About this exercise
Arrange the data, starting at its first line and ending at the line that contains "Utwórz magazyn kluczy.", as a Markdown table with the columns Row and Line, giving each non-blank line a row number and skipping blank lines. Leave the pictures out.

Dataset records
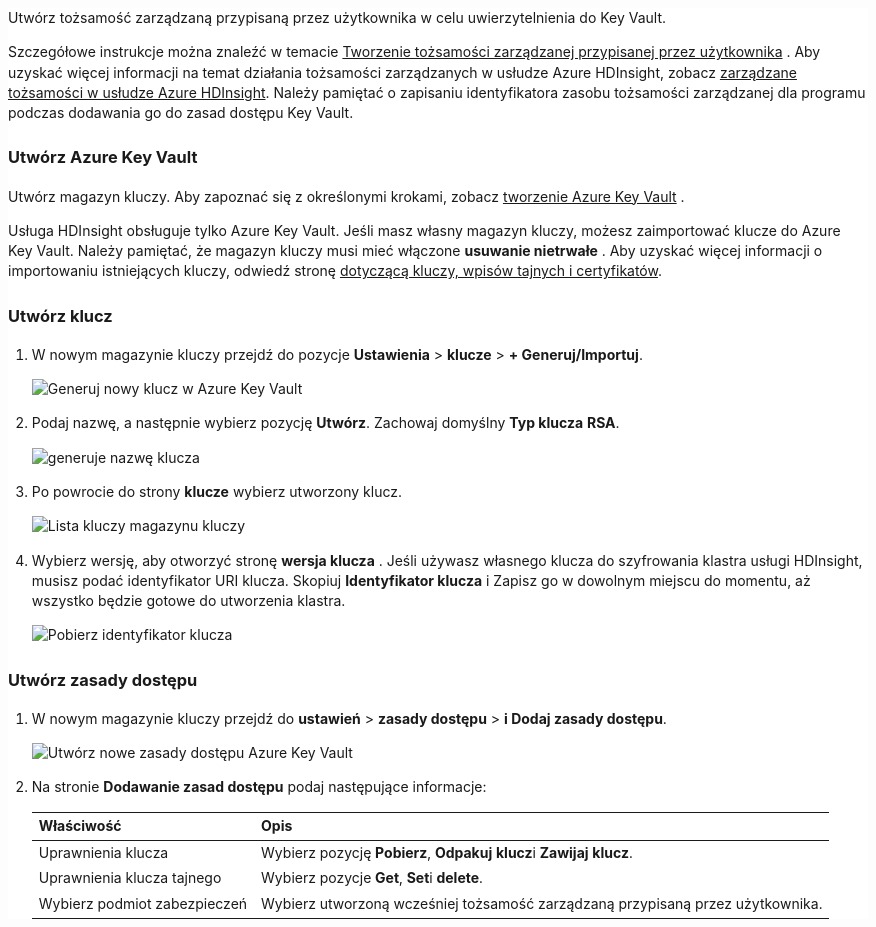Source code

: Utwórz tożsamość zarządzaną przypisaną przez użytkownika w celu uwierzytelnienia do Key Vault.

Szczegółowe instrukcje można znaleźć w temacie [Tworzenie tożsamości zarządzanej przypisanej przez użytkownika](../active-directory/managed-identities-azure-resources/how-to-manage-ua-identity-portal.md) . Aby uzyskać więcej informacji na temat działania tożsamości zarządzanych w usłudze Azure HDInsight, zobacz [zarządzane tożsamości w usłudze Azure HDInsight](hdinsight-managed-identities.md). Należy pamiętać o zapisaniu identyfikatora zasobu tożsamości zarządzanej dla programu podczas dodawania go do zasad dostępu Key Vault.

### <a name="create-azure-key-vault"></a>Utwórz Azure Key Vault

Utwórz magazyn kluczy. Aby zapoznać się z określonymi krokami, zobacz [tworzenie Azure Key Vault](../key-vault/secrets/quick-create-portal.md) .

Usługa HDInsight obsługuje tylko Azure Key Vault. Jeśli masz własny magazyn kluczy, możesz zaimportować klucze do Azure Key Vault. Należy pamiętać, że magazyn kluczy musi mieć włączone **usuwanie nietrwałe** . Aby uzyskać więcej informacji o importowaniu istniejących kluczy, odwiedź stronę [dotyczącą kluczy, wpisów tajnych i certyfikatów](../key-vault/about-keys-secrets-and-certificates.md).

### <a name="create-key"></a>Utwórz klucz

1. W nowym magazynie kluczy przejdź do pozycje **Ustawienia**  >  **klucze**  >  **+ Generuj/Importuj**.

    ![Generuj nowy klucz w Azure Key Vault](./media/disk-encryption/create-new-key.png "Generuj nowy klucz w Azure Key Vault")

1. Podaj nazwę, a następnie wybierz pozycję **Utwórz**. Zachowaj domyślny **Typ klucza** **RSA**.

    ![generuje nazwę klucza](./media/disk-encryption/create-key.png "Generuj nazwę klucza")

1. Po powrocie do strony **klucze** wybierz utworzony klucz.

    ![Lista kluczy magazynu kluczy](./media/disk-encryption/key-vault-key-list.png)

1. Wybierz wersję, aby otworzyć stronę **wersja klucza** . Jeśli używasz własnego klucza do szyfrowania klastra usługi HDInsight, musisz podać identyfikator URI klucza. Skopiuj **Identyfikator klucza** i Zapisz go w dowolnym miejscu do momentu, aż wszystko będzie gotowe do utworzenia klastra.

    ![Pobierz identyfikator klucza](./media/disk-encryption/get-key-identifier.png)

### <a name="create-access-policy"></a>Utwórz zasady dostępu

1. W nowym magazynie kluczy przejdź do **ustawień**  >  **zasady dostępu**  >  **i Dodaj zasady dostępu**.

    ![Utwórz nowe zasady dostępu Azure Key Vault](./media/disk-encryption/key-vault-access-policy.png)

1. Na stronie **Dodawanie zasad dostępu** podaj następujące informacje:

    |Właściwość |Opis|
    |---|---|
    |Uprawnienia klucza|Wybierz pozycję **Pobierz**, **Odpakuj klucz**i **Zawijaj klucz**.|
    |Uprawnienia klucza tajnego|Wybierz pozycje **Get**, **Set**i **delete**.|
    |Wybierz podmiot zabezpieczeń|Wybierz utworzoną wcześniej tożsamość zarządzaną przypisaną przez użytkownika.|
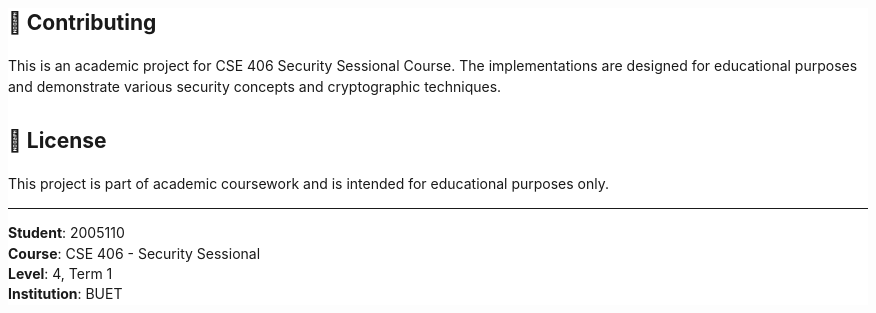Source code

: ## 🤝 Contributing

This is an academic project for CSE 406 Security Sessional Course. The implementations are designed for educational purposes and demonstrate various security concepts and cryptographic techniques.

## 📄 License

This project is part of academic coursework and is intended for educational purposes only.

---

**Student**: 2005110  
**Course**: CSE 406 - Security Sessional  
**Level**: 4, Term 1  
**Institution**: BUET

Response
| Row | Line |
|---|---|
| 1 | Source code |
| 2 | : Utwórz tożsamość zarządzaną przypisaną przez użytkownika w celu uwierzytelnienia do Key Vault. |
| 3 | Szczegółowe instrukcje można znaleźć w temacie [Tworzenie tożsamości zarządzanej przypisanej przez użytkownika](../active-directory/managed-identities-azure-resources/how-to-manage-ua-identity-portal.md) . Aby uzyskać więcej informacji na temat działania tożsamości zarządzanych w usłudze Azure HDInsight, zobacz [zarządzane tożsamości w usłudze Azure HDInsight](hdinsight-managed-identities.md). Należy pamiętać o zapisaniu identyfikatora zasobu tożsamości zarządzanej dla programu podczas dodawania go do zasad dostępu Key Vault. |
| 4 | ### <a name="create-azure-key-vault"></a>Utwórz Azure Key Vault |
| 5 | Utwórz magazyn kluczy. Aby zapoznać się z określonymi krokami, zobacz [tworzenie Azure Key Vault](../key-vault/secrets/quick-create-portal.md) . |